I’ve been reading about assemblage theory in the context of software studies (Galloway & Thacker, 2007 ; Kitchin & Lauriault, 2014) and materiality more generally (Law, 2009).

How does this focus on desire work in this piece about EDGI? On the one hand, EDGI is quite focused on the damage that the Trump Administration poses to the environment. Trump and Pruitt’s arrogant dismissal of climate change, and US withdrawal from the Paris Agreement represents a dangerous departure from engagement in pressing world issues. But EDGI are also working on new forms of organizational collaboration, and experimenting with new architectures for data on the web, that respond to the Trump election, but more profoundly move us forward into thinking about how to manage data in a distributed setting without the single-points-of-failure that structure so much of the web we have at the moment. EDGI is not so much a formal organization or project as much as it is a set of collaborations and shared affinities–desires for new modes of sharing and living together.

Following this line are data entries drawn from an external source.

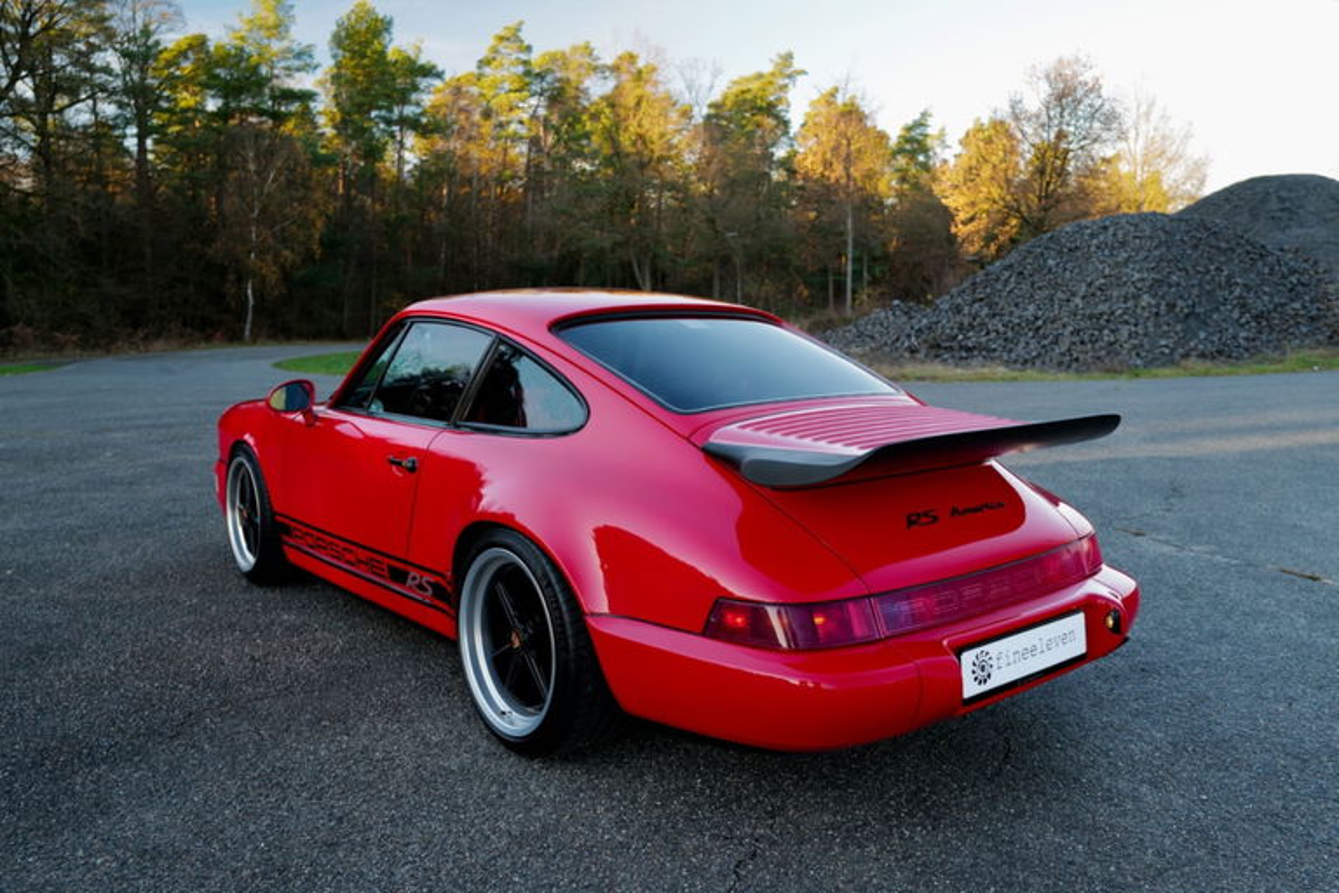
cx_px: 670
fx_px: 1041
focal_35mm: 28
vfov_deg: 46.4
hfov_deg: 65.5
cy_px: 446
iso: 100
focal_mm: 28
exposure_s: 1/50
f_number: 2.8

Finally, this piece by Tuck is of interest to me because of my own participation in the Documenting the Now project. We started out the project with the goal of documenting the damage that occurred when a police officer, Darren Wilson used his gun to kill teenager Michael Brown in Ferguson, Missouri. We started it to bring archival attention to the Black Lives Matter movement, that played out so significantly in social media, and in the streets of cities and towns across the United States and around the world.

Black Lives Matter’s focus on police violence is, by necessity, about damage. Damage has happened and is happening. Damage has been denied. Damage must be acknowledged, and repaired. But damage is not the whole story for Black Lives Matter. As we progressed in the Documenting the Now project, and met with activists in Ferguson we learned that our specific challenge was to document the actual complex lived experiences of the people involved. Their activism was not a simple and static thing that lends itself to traditional archival representation. The archive represented opportunities to be remembered, but also posed as a risk for being remembered frozen in a particular moment in time.

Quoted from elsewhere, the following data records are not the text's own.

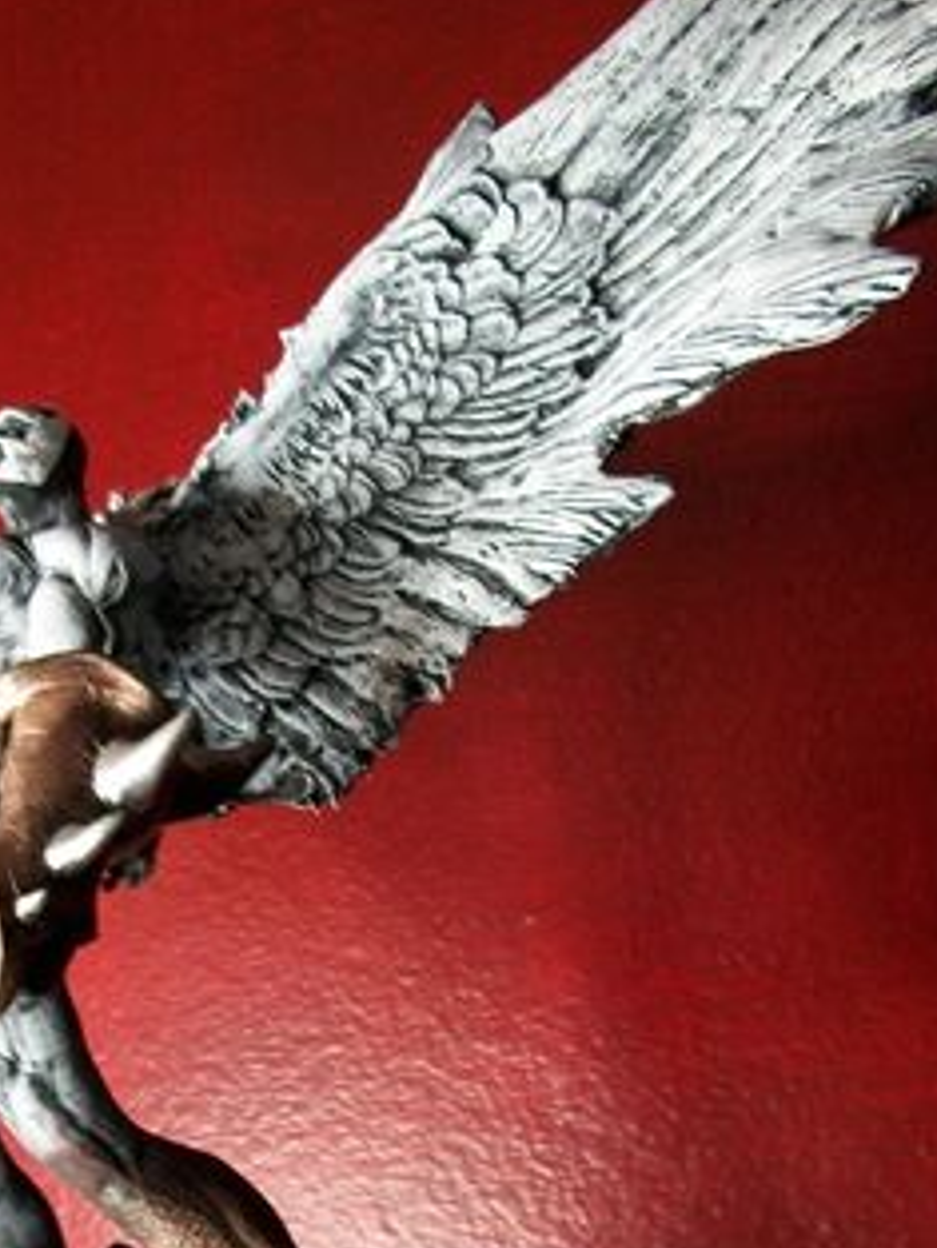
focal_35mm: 49
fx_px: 1767
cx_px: 287
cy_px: 901
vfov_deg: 38.1
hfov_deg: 29.4
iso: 160
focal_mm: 5.7
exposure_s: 1/25
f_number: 2.9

Most of all, it became apparent that the story of the activism in Ferguson was a story about desire that the activists had for each other, and for a way of living together in a community that celebrates love and respect for differences, and survival. If you are interested in listening the two meetings with activists are available online. You can also see this theme of desire at work in the Whose Streets documentary about Ferguson.

References

Deleuze, G., & Guattari, F. (1987). A thousand plateaus: Capitalism and schizophrenia. Bloomsbury Publishing.
Galloway, A. R., & Thacker, E. (2007). The exploit: A theory of networks. U of Minnesota Press.
Kitchin, R., & Lauriault, T. P. (2014). Towards critical data studies: Charting and unpacking data assemblages and their work (No. The Programmable City Working Paper 2). The Programmable City Working Paper 2 / The Programmable City. Retrieved from https://papers.ssrn.com/sol3/papers.cfm?abstract _id=2474112
Law, J. (2009). The new Blackwell companion to social theory. In B. S. Turner (Ed.) (pp. 141–158). Oxford: Wiley-Blackwell.
Punzalan, R. L., & Caswell, M. (2016). Critical directions for archival approaches to social justice. Library Quarterly, 86(1), 25–42. Retrieved from https://www.journals.uchicago.edu/doi/abs/10.1086/684145
Tuck, E. (2009). Suspending damage: A letter to communities. Harvard Educational Review, 79(3), 409–428.